ÉNONCÉ 1:
Recopiez le passage de l'article sur la communauté urbaine qui commence aux mots « Un débat jugé » et s'arrête après les mots « personnel municipal ? ».
ÉNONCÉ 2:
Répondez brièvement à ces questions sur l'article consacré à la communauté urbaine.
(a) Dans quel lieu la réunion d'information s'est-elle tenue ?
(b) À quelle date le référendum aura-t-il lieu dans la commune ?
(c) Quel est le seul élu à avoir répondu à l'invitation du maire ?

EXTRAIT DU DOCUMENT:
□ □ □ □

INTERCOMMUNALITE
La communauté urbaine fait débat
avant le vote
Les Castillonnais se sentent concernés. : Photo J.R.La municipalité l'avait promis : une réunion d'information a été organisée à la Bergerie pour débattre de l'opportunité d'une fusion de la communauté d'agglomération avec la communauté urbaine. Et ce, en vue du référendum qui aura lieu le 18 octobre dans la commune.
Un débat jugé essentiel dans la mesure où il n'est plus possible de quitter une communauté urbaine après l'avoir intégrée. Très nombreux ont donc été les Castillonnais à répondre à cette invitation, ce qui pourrait signifier qu'ils sont également nombreux à s'interroger sur les avantages et les inconvénients d'une telle transformation administrative. Cette interrogation était peut-être parfois mêlée de curiosité, mais aussi d'inquiétudes ou de doutes. Est-ce que la vie de tous les jours va changer et comment ? Quelles sont les compétences qui vont « migrer » vers la communauté urbaine Quelles sont celles qui vont demeurer sur place ? Quel sort réserve-t-on au personnel municipal ?
Des questions restées sans réponses
Questions toutes pertinentes qui ont poussé certains à se demander s'il n'aurait pas été souhaitable d'organiser une consultation identique dans toute la CARF. Cette opération aurait donné une image grandeur nature de l'idée que se fait toute la CARF sur une mutation d'une telle importance. Philippe Rion, le maire, avait d'ailleurs invité tous les maires de la CARF à venir à cette réunion. Il est regrettable que le seul élu à répondre ait été M. Spinelli. (Signalons que Dominique Dufresne, directeur administratif de la CARF, était également présent).
Autre regret : le peu de temps réservé à la réflexion collective. Ajoutez à cela la difficulté souvent rencontrée de répondre entièrement à toutes les questions posées par la salle, et on comprendra mieux le doute qui s'est installé. On pourrait même dire que ce n'est pas nécessairement un doute d'opposition. Cela pourrait ressembler à une désagréable incertitude, à une fâcheuse insatisfaction. Et seul le temps aurait permis de bien approfondir les sujets traités.
Alors, les dés sont-ils jetés ? Est-ce à un combat d'arrière-garde que livre Castillon ? Le village préfère peut-être tout simplement réagir plutôt que subir.

□ □ □ □

DONNÉES BRUTES:
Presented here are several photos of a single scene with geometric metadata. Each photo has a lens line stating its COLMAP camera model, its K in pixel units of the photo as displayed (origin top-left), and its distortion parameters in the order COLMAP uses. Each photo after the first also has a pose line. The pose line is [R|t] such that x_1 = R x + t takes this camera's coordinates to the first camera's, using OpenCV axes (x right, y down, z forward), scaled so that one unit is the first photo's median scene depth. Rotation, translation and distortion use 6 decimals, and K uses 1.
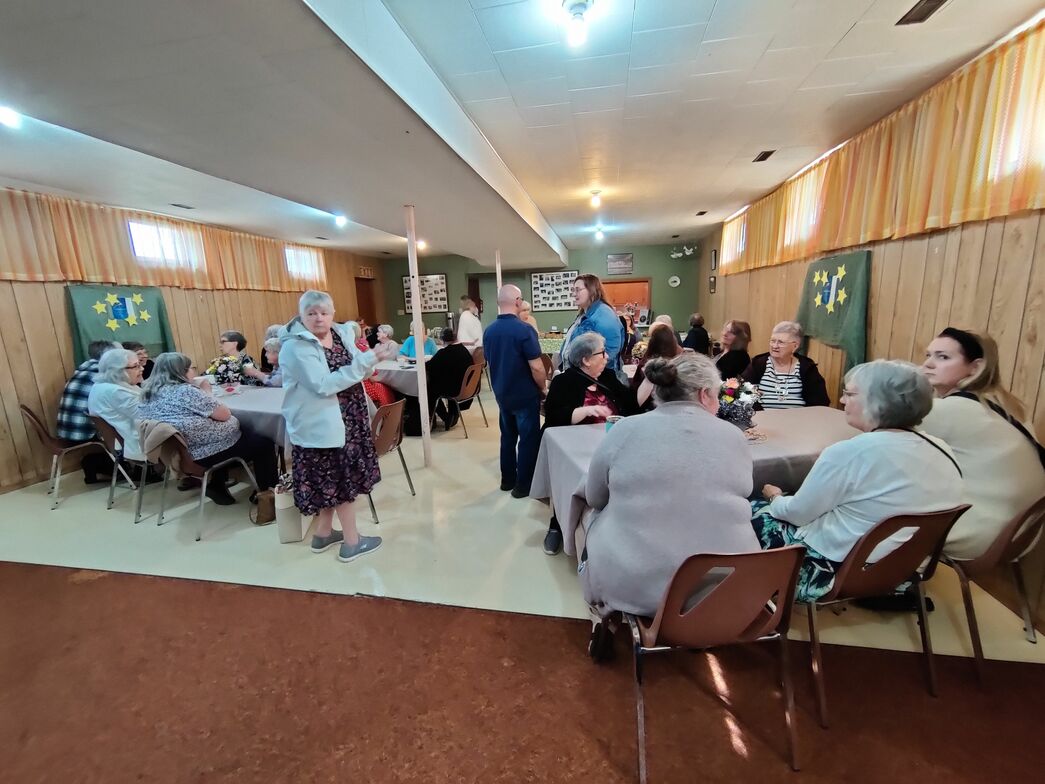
lens RADIAL K [[455.0, 0, 519.0], [0, 455.0, 392.2], [0, 0, 1]] dist [-0.004055, 0.000361]
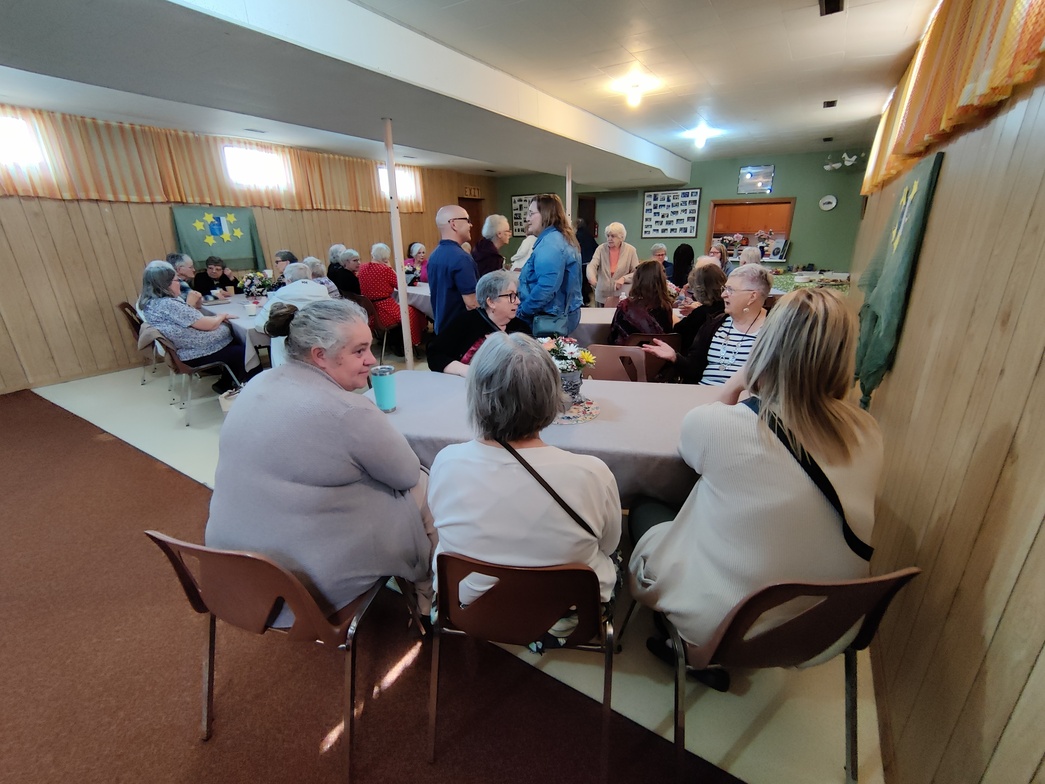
lens RADIAL K [[455.0, 0, 525.8], [0, 455.0, 395.1], [0, 0, 1]] dist [-0.004055, 0.000361]
pose [[0.931454, 0.143245, -0.334476, 0.294177], [-0.086496, 0.980066, 0.178856, -0.029168], [0.353429, -0.137665, 0.925276, 0.106424]]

□ □ □ □

RÉPONSE ATTENDUE 1:
Un débat jugé essentiel dans la mesure où il n'est plus possible de quitter une communauté urbaine après l'avoir intégrée. Très nombreux ont donc été les Castillonnais à répondre à cette invitation, ce qui pourrait signifier qu'ils sont également nombreux à s'interroger sur les avantages et les inconvénients d'une telle transformation administrative. Cette interrogation était peut-être parfois mêlée de curiosité, mais aussi d'inquiétudes ou de doutes. Est-ce que la vie de tous les jours va changer et comment ? Quelles sont les compétences qui vont « migrer » vers la communauté urbaine Quelles sont celles qui vont demeurer sur place ? Quel sort réserve-t-on au personnel municipal ?

RÉPONSE ATTENDUE 2:
(a) À la Bergerie.
(b) Le 18 octobre.
(c) M. Spinelli.